Thursday, July 31, 2008

Can the Lib Dems win Labour seats while promising to cut taxes?

Not for the first time, the comments on a Spectator Coffee House posting about the Lib Dems are far more sensible than the original posting.

The other day Peter Hoskin wrote:

Nick Clegg's declaration that the Lib Dems will now concentrate on snaring 50 paticularly vulnerable Labour seats at the next election ... is a puzzling one.

... the potential's there for Clegg's new tactic to further divide the party, and perhaps even weaken their election efforts. You see, this is the same Nick Clegg who sold the Lib Dems as "tax-cutting" party only a couple of weeks ago - one assumes in an effort to nab votes from the Tories. But now the priority is nabbing votes from Labour, and Clegg will surely have to take his party leftwards in order to achieve that.

Of course, the sizeable Lib Dem left will be delighted. But - as James Kirkup writes over at Three Line Whip - the right-leaning elements of the party will be less than amused. The general feeling, though, will be confusion: "Which direction is Clegg taking us in? Where will we be next week?"

The more I think about it, the more sure I am that there is no contradiction between promising to cut taxes and aiming to win Labour seats. As one of the commenters says, tax cuts are attractive to people on low incomes who are struggling to make ends meet.

And another commenter is right when he says:
I think the claims about confusion etc say more about the prejudices of the author of this piece than about the actual events they are reporting on.
Those prejudices seem to be rooted in an outdated class-war view of politics. The Tories favour low taxes and low spending, which is good for their class. Labour promises high taxes and high spending, which is good for its people.

Presumably Hoskin believes that David Cameron's leadership is a sort of con trick designed to persuade enough Labour voters to vote against their own interests to allow a Conservative government back into power.

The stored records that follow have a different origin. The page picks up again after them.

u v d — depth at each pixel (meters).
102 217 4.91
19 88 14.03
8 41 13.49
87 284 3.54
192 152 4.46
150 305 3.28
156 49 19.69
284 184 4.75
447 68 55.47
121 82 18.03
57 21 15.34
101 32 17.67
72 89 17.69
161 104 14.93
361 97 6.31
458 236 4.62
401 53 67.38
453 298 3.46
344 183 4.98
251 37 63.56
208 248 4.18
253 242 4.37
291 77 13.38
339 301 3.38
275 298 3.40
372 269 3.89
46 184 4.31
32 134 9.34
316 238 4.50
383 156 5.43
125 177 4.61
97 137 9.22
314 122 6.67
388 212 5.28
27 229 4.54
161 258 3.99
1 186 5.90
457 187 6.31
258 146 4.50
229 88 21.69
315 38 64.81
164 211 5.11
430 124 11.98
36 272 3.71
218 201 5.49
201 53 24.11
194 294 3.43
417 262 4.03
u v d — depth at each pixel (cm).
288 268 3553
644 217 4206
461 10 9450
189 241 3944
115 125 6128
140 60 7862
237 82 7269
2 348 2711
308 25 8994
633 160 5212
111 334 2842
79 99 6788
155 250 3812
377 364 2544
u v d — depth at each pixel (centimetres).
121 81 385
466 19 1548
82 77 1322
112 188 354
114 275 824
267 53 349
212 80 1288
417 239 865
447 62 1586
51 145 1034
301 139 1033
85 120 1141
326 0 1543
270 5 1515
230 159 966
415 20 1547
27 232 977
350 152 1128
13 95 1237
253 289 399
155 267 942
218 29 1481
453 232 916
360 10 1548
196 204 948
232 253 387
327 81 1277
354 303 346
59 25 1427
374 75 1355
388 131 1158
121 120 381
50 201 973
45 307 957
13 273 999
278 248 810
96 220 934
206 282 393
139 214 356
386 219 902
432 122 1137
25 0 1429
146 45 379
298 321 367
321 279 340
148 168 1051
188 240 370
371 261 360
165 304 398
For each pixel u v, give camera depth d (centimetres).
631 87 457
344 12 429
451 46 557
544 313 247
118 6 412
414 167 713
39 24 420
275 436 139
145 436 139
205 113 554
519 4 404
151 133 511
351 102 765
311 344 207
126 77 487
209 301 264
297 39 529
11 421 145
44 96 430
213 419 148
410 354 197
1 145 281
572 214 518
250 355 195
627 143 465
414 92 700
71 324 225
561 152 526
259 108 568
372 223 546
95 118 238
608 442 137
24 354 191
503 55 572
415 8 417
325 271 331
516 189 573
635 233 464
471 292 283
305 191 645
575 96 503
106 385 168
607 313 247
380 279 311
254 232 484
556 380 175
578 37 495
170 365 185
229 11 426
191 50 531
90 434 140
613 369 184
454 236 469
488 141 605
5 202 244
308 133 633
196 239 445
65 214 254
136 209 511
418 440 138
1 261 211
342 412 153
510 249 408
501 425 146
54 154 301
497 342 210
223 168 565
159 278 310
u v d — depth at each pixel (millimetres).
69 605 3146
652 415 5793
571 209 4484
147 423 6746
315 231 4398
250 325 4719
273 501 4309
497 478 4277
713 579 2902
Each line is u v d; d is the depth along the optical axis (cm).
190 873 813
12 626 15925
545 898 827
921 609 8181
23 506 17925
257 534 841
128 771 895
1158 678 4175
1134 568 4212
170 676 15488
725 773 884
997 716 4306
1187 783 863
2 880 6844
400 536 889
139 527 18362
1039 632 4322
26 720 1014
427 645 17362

It is not a very edifying view of politics.

Thoughtful Conservatives and Liberal Democrats realise that statist solutions are hugely expensive and hopelessly inefficient, and that the burden of paying for them falls upon people who can ill afford it.

One difference between them is that Lib Dems want to ease that burden on the poor, while the Conservatives are far more interested in cutting tax for the wealthy.

6 comments:

Liberal Neil said...

Your final sentence has it right.

The current tax system is most unfair to those on average incomes and below.

Positioning the Lib Dems on the side of the people struggling with rising bills and an unfair tax system is a smart move.

Jennie said...

"Presumably Hoskin believes that David Cameron's leadership is a sort of con trick designed to persuade enough Labour voters to vote against their own interests to allow a Conservative government back into power."

To be fair, that's my view too; I just don't subscribe to the rigid notions of left and right that everyone in journalism seems to, and think that social liberalism is more important than economic policy. Which is why I could never, EVER vote Tory, but am not worried at all about our party's "swing to the right".

crewegwyn said...

Can the Lib Dems take seats from Labour by cutting taxes ?

Yes.

[ I took a council seat off Labour in 1983 and have held it ever since - and higher rates/ Poll Tax / Council tax wasn't part of the deal ! ]

Peter Welch said...

Of course every labour voter really yearns to pay higher taxes.

Anonymous said...

"The Tories favour low taxes and low spending, which is good for their class. Labour promises high taxes and high spending, which is good for its people."

And the Lib Dems, apparently, promise low taxes and high spending. The perfect solution!

Anonymous said...

The policy is, as I understand it, is to cut the overall tax burden, but target the proceeds to low to middle income earners; so the policy is redistributive.